■ Provided text
※ ※ ※
After Fromm settled into his digs in the US he delivered the second half of his manifesto begun with "Escape From Freedom." It was titled "The Sane Society," and in it he described the conditions under which a people may be adjudged collectively insane as well as what might comprise a truly sane society.

First comes the breakdown. We are now in the process of going sane.

This may offend some, but there have been failures of the liberal school as well as utter folly on the part of the conservative one. It is together we have lost our national mind, so no one is entirely spared here. Liberals are seen as "weak" for a reason, and that reason is tolerance to the point of absurdity.

Our problem is neoconservatives are expert at concentrating their energies on destructiveness. They choose their targets carefully and are capable of prodigous feats of concentration on those targets. We, on the other hand, are constantly trying to create everything good all at once, with the result that nothing much ever gets accomplished. 

In his grand utopian novel "Lost Horizon," James Hilton allowed us the observation of Chang, an English-speaking representative of the High Lama of Shangri La, on moderation, a quality to which he attributed most of the success of the utterly sane society into which Hilton's hero, Conway, has almost literally fallen. Chang points out to the newcomer a village far down in a lush valley, where he says the residents of Shangri La go on the occasional weekend to raise hell, drink, party and generally carry on. Conway is perplexed by this seeming contradiction in Shangri La's maxim "moderation in all things." Chang merely smiles and says of course, all things "including moderation."
※ ※ ※
■ What the task asks
Revise the essay's passage between "This may offend some, but" and "point of absurdity.", inclusive, so that "patience" replaces "tolerance". Rely solely on the essay and bring in no outside information.

(Pictured people or hands with joints)
※ ※ ※
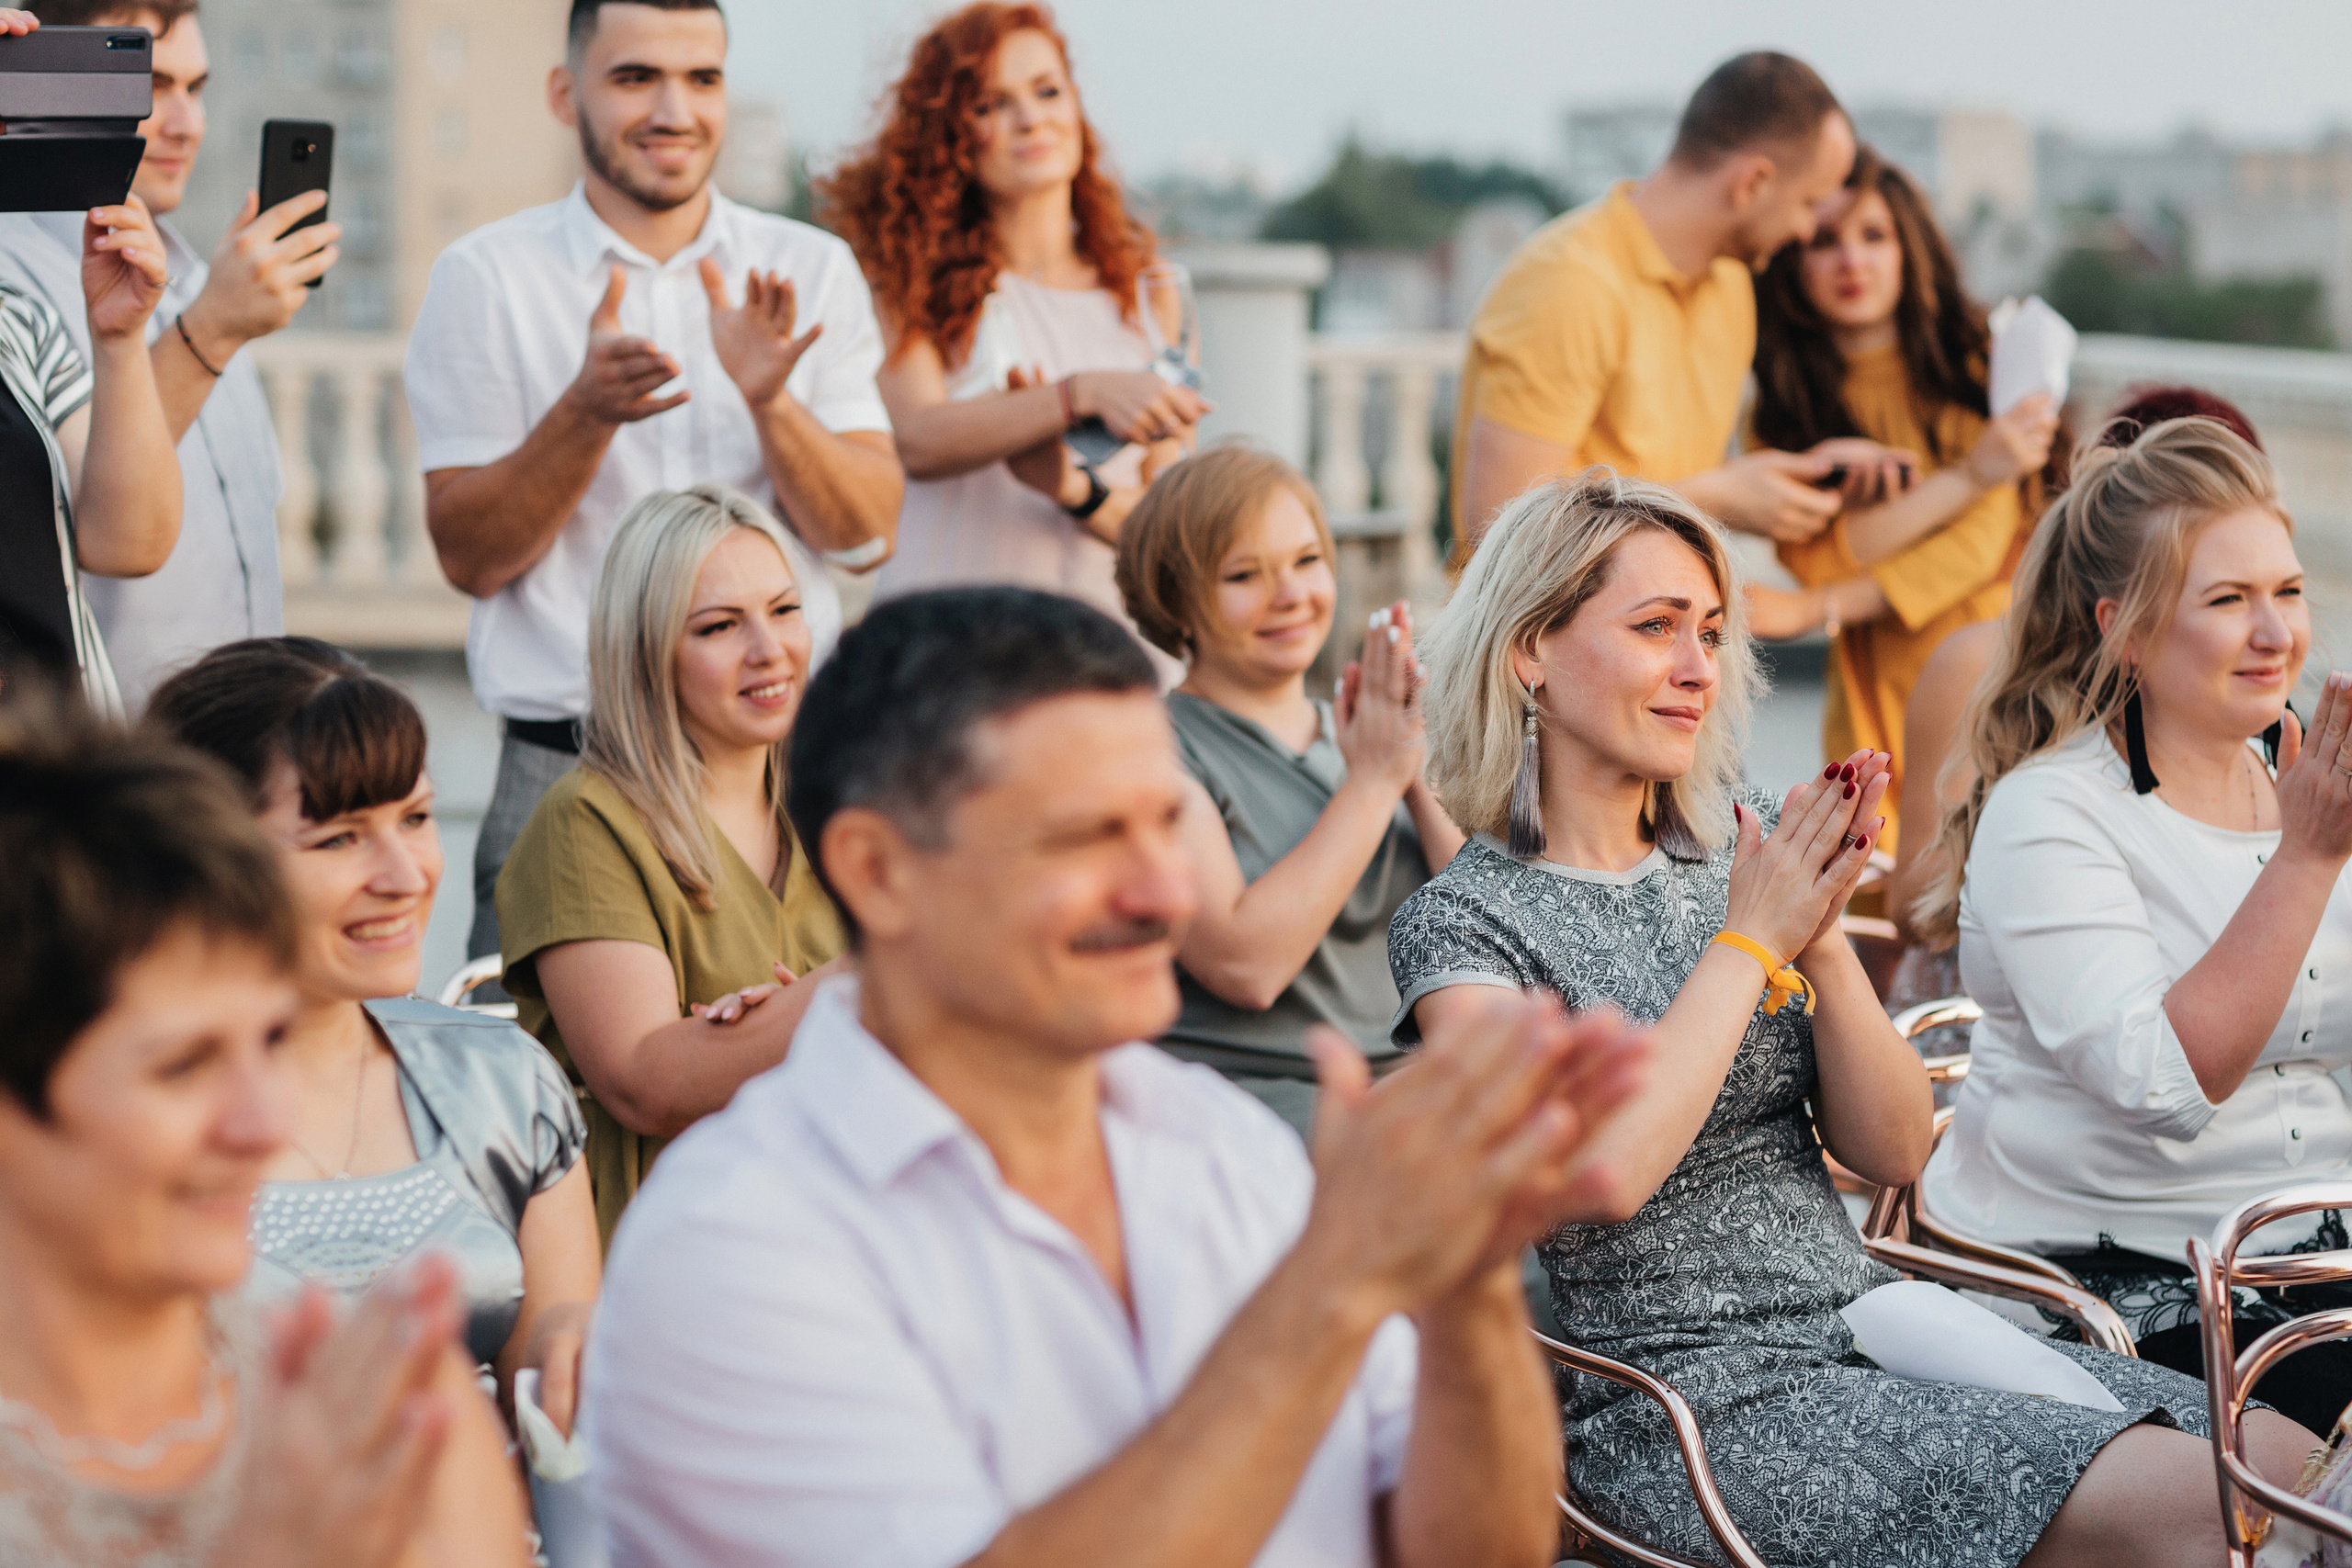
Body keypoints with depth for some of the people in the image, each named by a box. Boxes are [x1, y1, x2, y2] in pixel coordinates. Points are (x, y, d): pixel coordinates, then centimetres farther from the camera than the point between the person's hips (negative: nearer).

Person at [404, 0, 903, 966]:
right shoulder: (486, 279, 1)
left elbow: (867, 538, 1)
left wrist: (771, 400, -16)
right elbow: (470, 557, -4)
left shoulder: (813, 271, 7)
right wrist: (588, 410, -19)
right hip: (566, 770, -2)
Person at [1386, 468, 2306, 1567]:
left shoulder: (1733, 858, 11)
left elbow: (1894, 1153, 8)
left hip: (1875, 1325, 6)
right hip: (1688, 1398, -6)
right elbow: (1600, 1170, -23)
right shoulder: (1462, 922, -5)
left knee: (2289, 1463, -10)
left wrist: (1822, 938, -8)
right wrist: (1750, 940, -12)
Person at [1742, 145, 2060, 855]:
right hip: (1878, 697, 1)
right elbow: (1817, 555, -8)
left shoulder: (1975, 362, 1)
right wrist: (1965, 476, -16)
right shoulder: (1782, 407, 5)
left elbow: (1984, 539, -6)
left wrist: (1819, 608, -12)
※ ※ ※
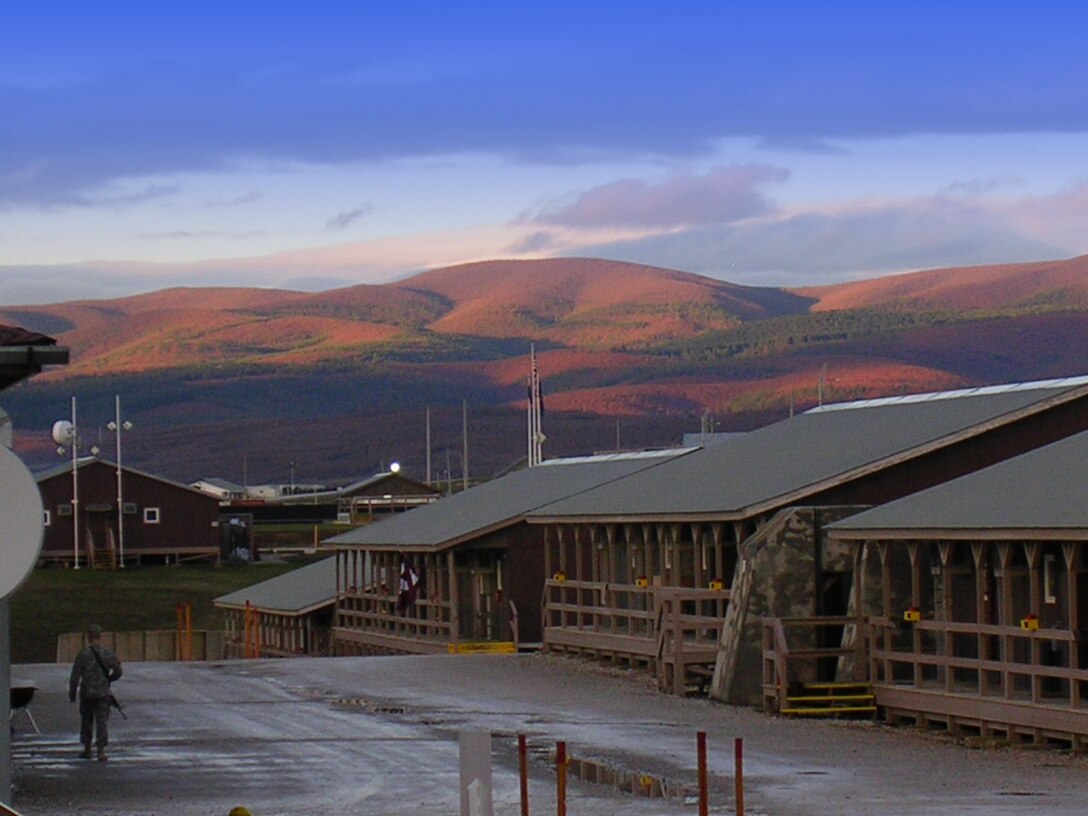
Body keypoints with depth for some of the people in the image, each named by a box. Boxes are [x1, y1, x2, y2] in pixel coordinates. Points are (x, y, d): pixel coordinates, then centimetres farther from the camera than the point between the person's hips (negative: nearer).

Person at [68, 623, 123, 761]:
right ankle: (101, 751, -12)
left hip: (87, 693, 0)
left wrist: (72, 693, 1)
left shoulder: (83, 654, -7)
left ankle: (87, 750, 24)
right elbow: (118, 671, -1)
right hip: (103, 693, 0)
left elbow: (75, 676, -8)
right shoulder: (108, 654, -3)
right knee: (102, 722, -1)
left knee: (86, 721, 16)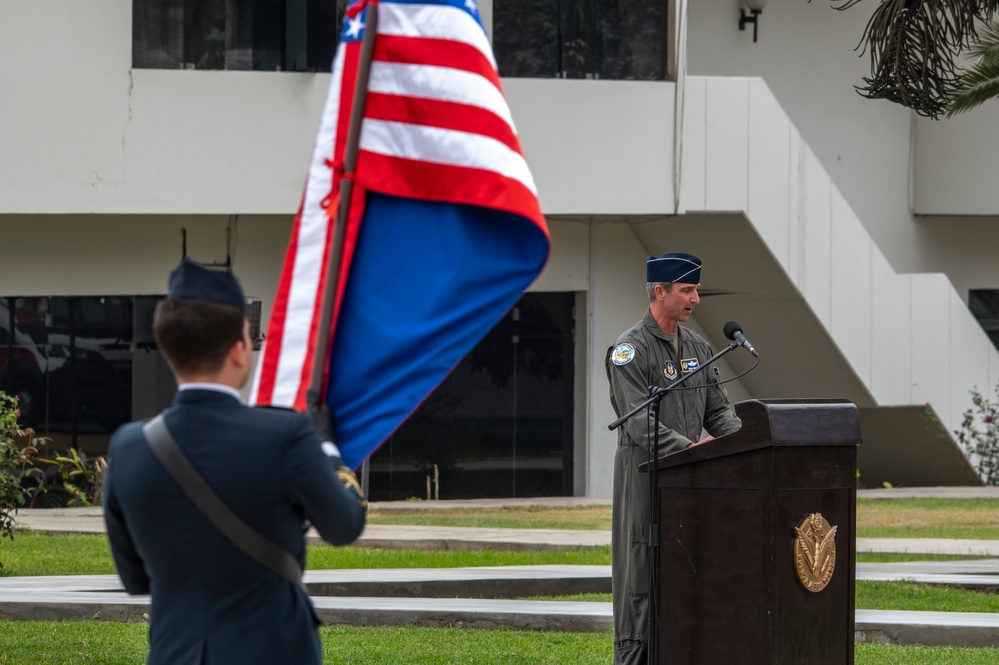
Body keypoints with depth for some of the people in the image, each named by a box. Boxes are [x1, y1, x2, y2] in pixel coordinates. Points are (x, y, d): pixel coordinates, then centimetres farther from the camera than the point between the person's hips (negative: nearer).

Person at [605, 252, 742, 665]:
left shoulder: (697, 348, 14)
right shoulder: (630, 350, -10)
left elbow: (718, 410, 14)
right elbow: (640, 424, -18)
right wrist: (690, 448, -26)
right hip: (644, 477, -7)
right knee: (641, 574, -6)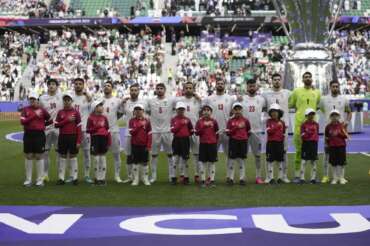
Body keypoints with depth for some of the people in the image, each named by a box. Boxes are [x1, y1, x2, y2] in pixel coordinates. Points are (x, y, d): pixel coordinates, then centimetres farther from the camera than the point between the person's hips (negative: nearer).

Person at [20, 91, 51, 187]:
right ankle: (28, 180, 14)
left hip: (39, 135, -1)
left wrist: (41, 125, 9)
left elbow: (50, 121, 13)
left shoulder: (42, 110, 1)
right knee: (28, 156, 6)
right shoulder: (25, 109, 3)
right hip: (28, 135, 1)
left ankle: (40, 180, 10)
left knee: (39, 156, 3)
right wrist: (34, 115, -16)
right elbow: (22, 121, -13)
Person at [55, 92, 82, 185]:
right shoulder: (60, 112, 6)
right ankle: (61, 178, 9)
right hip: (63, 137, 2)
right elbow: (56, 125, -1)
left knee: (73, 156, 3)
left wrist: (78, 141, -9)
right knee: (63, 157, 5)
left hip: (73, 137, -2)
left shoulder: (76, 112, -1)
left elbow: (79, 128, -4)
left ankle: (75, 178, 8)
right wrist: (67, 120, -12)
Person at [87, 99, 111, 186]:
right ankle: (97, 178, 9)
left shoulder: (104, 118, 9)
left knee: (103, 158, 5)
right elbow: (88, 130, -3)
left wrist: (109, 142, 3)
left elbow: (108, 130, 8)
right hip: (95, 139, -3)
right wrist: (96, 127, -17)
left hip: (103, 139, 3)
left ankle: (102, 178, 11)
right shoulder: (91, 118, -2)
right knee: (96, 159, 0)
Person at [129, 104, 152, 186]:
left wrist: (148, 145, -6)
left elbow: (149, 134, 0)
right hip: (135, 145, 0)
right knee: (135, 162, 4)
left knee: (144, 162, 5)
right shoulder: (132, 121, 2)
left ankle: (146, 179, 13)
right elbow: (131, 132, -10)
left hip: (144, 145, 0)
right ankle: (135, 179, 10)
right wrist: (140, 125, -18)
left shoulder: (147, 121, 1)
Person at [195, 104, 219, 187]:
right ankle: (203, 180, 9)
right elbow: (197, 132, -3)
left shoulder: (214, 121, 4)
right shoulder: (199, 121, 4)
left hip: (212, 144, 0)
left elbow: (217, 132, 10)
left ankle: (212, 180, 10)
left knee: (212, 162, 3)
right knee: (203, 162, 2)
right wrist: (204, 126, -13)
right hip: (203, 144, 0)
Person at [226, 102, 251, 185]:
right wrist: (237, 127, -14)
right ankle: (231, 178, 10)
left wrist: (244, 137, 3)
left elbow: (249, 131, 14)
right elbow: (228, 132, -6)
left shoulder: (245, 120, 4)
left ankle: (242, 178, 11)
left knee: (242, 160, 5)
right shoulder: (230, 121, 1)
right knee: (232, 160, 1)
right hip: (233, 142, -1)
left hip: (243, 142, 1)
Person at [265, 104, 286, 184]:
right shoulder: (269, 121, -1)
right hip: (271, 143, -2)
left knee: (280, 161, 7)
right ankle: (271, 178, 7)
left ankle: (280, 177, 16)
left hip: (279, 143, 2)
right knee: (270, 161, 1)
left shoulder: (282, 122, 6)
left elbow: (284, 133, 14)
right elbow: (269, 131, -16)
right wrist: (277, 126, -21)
※ ※ ※
■ Expected output
This may offend some, but there have been failures of the liberal school as well as utter folly on the part of the conservative one. It is together we have lost our national mind, so no one is entirely spared here. Liberals are seen as "weak" for a reason, and that reason is patience to the point of absurdity.